## START Dataset records

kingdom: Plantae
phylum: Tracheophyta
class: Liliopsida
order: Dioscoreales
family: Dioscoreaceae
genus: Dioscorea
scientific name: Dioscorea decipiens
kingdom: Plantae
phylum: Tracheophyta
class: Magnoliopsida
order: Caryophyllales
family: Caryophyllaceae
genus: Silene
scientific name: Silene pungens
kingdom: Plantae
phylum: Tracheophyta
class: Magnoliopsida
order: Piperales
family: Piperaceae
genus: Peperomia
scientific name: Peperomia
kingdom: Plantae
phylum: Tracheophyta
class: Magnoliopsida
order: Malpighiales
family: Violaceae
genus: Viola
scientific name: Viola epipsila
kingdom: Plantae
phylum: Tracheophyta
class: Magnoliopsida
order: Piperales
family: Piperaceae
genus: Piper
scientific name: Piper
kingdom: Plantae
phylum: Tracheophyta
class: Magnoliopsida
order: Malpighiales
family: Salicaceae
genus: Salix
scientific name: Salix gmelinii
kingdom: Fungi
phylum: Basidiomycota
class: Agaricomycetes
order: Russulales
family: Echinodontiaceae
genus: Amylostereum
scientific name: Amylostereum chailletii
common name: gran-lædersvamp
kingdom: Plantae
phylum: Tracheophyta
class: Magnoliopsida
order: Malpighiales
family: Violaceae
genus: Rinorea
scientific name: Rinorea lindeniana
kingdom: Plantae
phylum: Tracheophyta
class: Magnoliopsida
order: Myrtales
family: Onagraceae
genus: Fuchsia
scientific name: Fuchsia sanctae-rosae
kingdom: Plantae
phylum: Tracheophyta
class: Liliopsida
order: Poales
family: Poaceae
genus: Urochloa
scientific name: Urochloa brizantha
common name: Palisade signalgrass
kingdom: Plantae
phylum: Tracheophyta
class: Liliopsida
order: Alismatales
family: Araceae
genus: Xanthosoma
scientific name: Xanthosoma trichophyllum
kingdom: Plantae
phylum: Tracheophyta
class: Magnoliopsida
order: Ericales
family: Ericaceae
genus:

## END Dataset records

Short task: Render every line of the data above as a JSON array of strings, one string per line, leaving out blank lines.

Final answer:
[
  "kingdom: Plantae",
  "phylum: Tracheophyta",
  "class: Liliopsida",
  "order: Dioscoreales",
  "family: Dioscoreaceae",
  "genus: Dioscorea",
  "scientific name: Dioscorea decipiens",
  "kingdom: Plantae",
  "phylum: Tracheophyta",
  "class: Magnoliopsida",
  "order: Caryophyllales",
  "family: Caryophyllaceae",
  "genus: Silene",
  "scientific name: Silene pungens",
  "kingdom: Plantae",
  "phylum: Tracheophyta",
  "class: Magnoliopsida",
  "order: Piperales",
  "family: Piperaceae",
  "genus: Peperomia",
  "scientific name: Peperomia",
  "kingdom: Plantae",
  "phylum: Tracheophyta",
  "class: Magnoliopsida",
  "order: Malpighiales",
  "family: Violaceae",
  "genus: Viola",
  "scientific name: Viola epipsila",
  "kingdom: Plantae",
  "phylum: Tracheophyta",
  "class: Magnoliopsida",
  "order: Piperales",
  "family: Piperaceae",
  "genus: Piper",
  "scientific name: Piper",
  "kingdom: Plantae",
  "phylum: Tracheophyta",
  "class: Magnoliopsida",
  "order: Malpighiales",
  "family: Salicaceae",
  "genus: Salix",
  "scientific name: Salix gmelinii",
  "kingdom: Fungi",
  "phylum: Basidiomycota",
  "class: Agaricomycetes",
  "order: Russulales",
  "family: Echinodontiaceae",
  "genus: Amylostereum",
  "scientific name: Amylostereum chailletii",
  "common name: gran-lædersvamp",
  "kingdom: Plantae",
  "phylum: Tracheophyta",
  "class: Magnoliopsida",
  "order: Malpighiales",
  "family: Violaceae",
  "genus: Rinorea",
  "scientific name: Rinorea lindeniana",
  "kingdom: Plantae",
  "phylum: Tracheophyta",
  "class: Magnoliopsida",
  "order: Myrtales",
  "family: Onagraceae",
  "genus: Fuchsia",
  "scientific name: Fuchsia sanctae-rosae",
  "kingdom: Plantae",
  "phylum: Tracheophyta",
  "class: Liliopsida",
  "order: Poales",
  "family: Poaceae",
  "genus: Urochloa",
  "scientific name: Urochloa brizantha",
  "common name: Palisade signalgrass",
  "kingdom: Plantae",
  "phylum: Tracheophyta",
  "class: Liliopsida",
  "order: Alismatales",
  "family: Araceae",
  "genus: Xanthosoma",
  "scientific name: Xanthosoma trichophyllum",
  "kingdom: Plantae",
  "phylum: Tracheophyta",
  "class: Magnoliopsida",
  "order: Ericales",
  "family: Ericaceae",
  "genus:"
]